* 本文
════════════════════

不妊治療の保険適用はどうなる?
保険適用の対象や保険点数などを決める中医協で7月21日から不妊治療について議論が始まりました。
中医協の議論では、日本生殖医学会がまとめた不妊治療の標準的なガイドラインが報告されました。
このガイドラインで推奨される項目について保険適応の対象を検討されます。
何が保険適用になる?
ガイドラインで「強く勧められる」とされたのは
「体外受精」
「培養」
「男性不妊治療」
などが挙げられています。
また、「勧められる」には、
「2回続けて流産した際の、着床前検査」
「35歳以上の女性に、2つの受精卵を戻す方法」
などが挙げられています。
体外受精、培養などはおそらく、「採卵から移植まで」のことだと思います。
もちろん「顕微授精」も含まれるはずです。
男性不妊治療はおそらく射出精子がほとんどいない方に実施される「TESE」という処置が含まれると思います。
どれくらいの経済的負担軽減になる?
厚生労働省の調査によると、体外受精の平均的な費用は約50万円となっています。
もし保険適用になると、3割負担になりますので約15万円になります。
都心部のクリニックだと、1回の体外受精で100万円近くかかるクリニックもあります。
また、不妊治療を受けたことのある5分の1以上の人たちが、100万円以上かかっているそうです。
僕自身も不妊治療を受けていて総額は100万円どころかその2倍以上かかっています。
何度も経済的な理由で諦めようと思ってきました。
それでもなんとか不妊治療を続けています。
個人的にも幅広く保険適用としてもらいたいです。
治療オプションは保険適用にならないので注意
不妊治療の分野では、その効果や安全性がまだよく分かっていない先進的な治療も行われていることも珍しくありません。
ガイドラインにも「有効性があるとは言えない」とされる治療方法も挙げられています。
そういったオプション的な治療に関しては保険適応となることは難しいです。
治療オプションは「先進医療」と位置付けて、保険適用された治療と併用することができるようです。
なので、治療オプションがたくさんあるクリニックで、オプションをフルコースで治療すると結局高額となるケースもありそうです。
それぞれの治療オプションにどれくらいの効果があるのかしっかりと説明を受けて決めたいですね。
保険適応の対象患者は?

════════════════════

* データ抜粋
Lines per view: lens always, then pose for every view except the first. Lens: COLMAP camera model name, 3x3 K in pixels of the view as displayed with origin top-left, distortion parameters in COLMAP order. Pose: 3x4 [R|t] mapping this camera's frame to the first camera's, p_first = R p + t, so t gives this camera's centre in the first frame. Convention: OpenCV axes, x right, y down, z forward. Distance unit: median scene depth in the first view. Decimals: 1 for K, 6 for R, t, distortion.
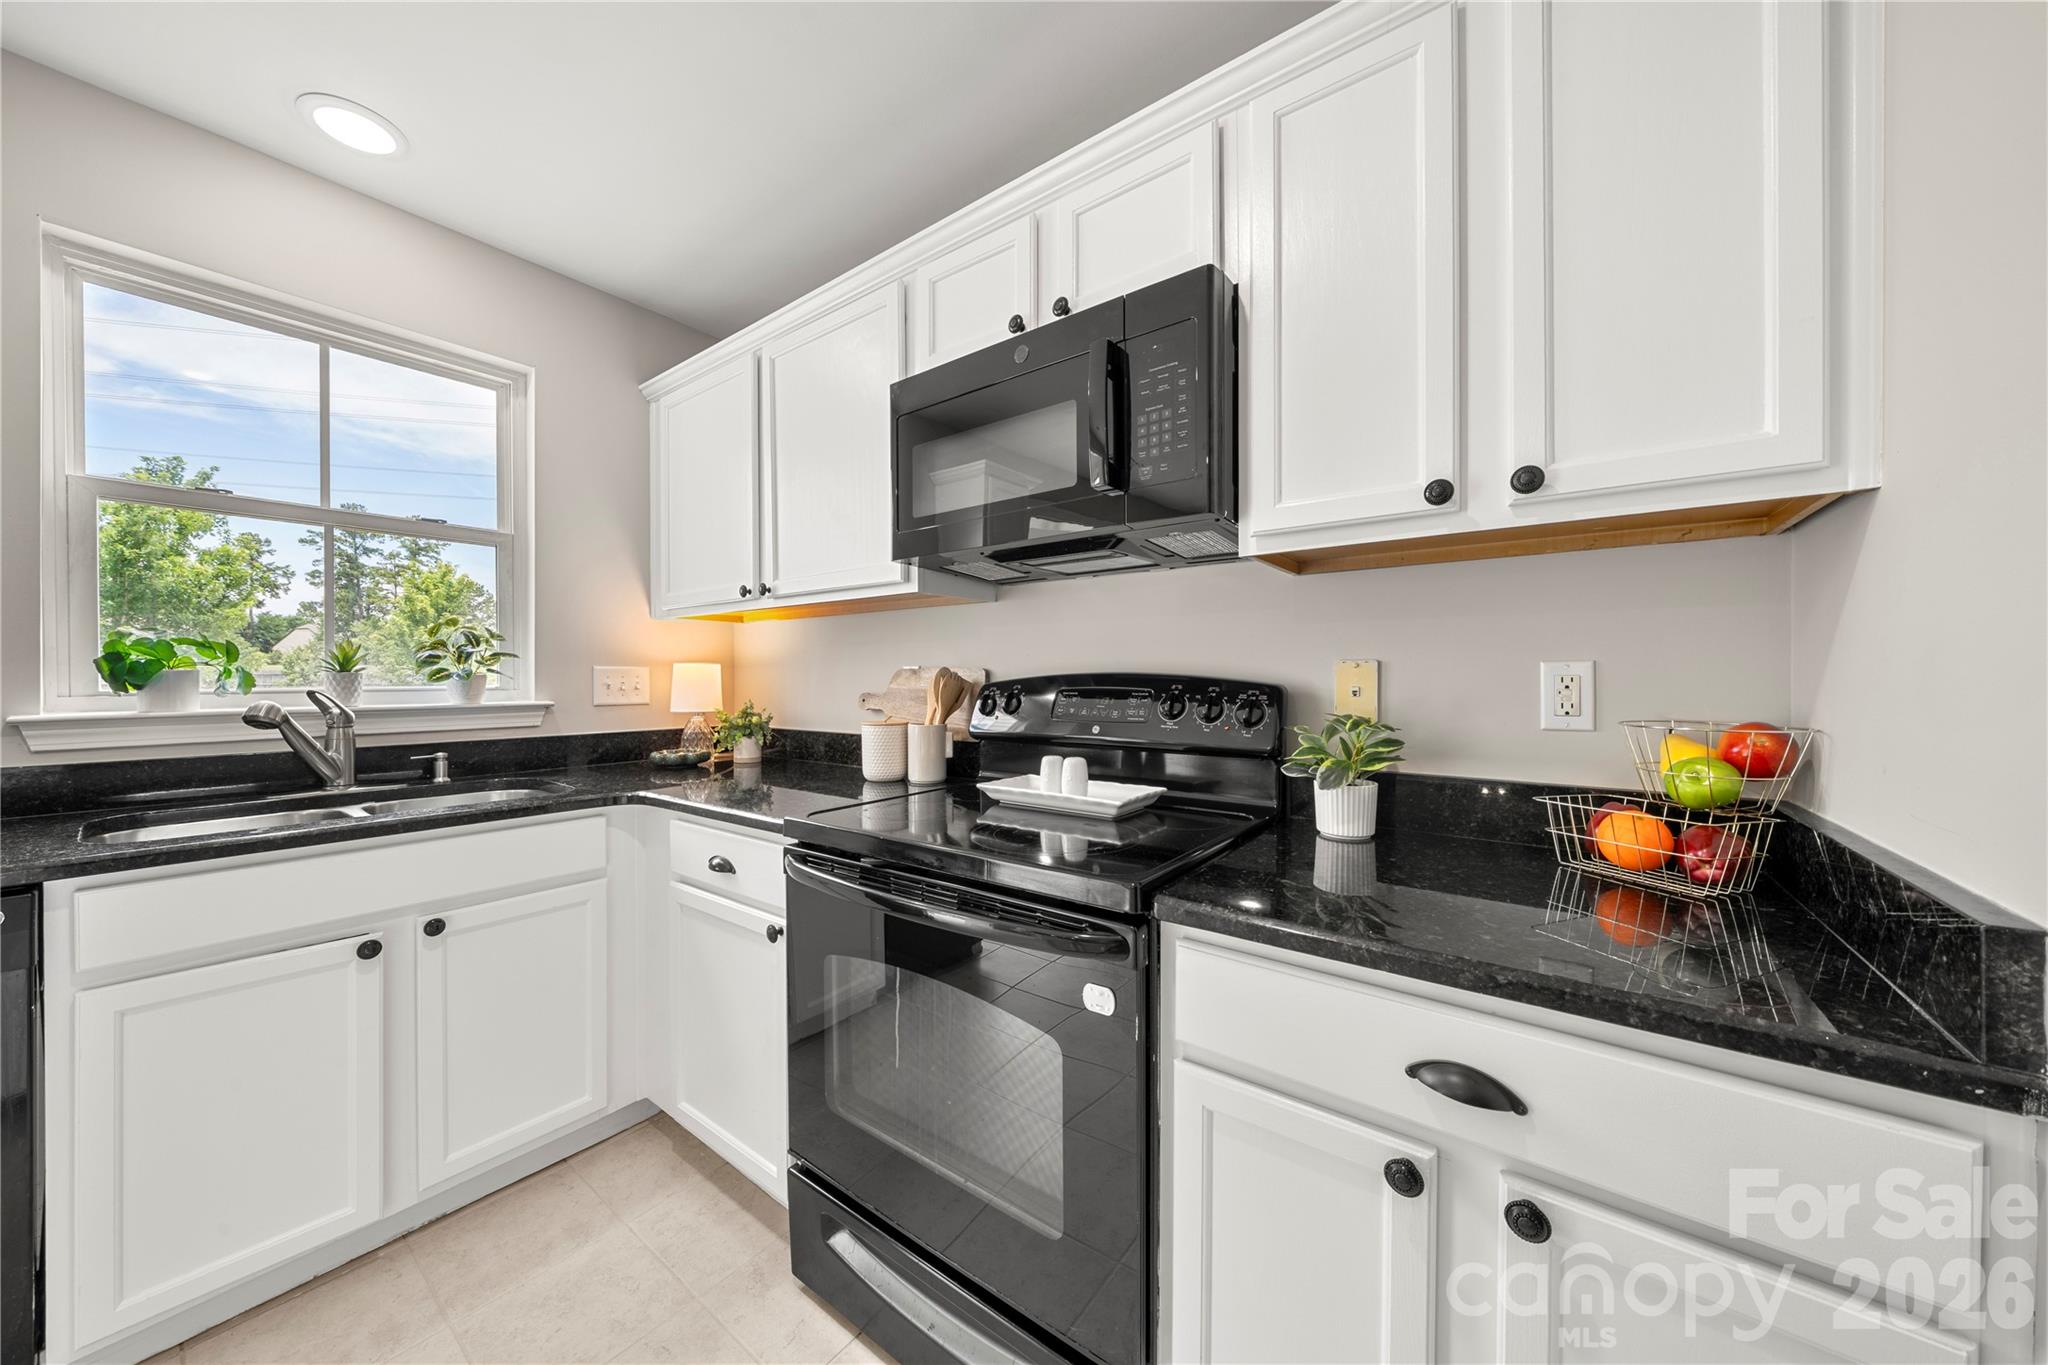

════════════════════

* 設問
- a) 不妊治療の保険適用についての本文によると、厚生労働省の調査で示された体外受精の平均的な費用はいくらですか。
- b) 不妊治療の保険適用についての本文を、最後の見出しの後から書き継いでください。
データ抜粋の行は、本文の内容とは関係がありません。

* 解答
- a) 約50万円です。

- b)
現在は不妊治療の助成金制度があります。
初回だと30万円の助成を受けることができ、2回目以降は15万円で6回まで受けることができます。
ただし助成には制限があります。
「女性の年齢が43歳未満」
これは43歳を超えると体外受精で妊娠・出産できる可能性が低くなるというデータに基づいています。
助成金制度を参考にすると、もしかしたら「43歳未満」という年齢の壁が保険適用にもつけられる可能性があります。
また、助成の回数も「6回まで」となっていますが、この回数制限もつけられる可能性があります。
保険適応以外の政策にも期待
不妊治療は費用以外にも色々なハードルがあります。
通院は注射などで毎日通う必要がある場合もあります。
また、採卵や移植などで急な休みを取る必要もあります。
うまくいかない場合はそれを何ヶ月も続けなければなりません。
「不妊治療休暇」という制度がある会社もありますが、上司や同僚にも言いづらかったりするのであまり浸透していないのではないでしょうか。
また、出産してからも苦労は絶えません。
産後のメンタルケア。
保育所などの整備。
子育て支援。
育児しながらの働き方。
どれも十分とは言えないのが現状です。
出産したら終わり、ではなく安心して子育てできるような政策にも期待したいですね。
期待して待ちましょう!
不妊治療の保険適用に関してはまだ議論中なので不明な点が多いです。
ただ、ガイドラインが出されたことで少し推測はできました。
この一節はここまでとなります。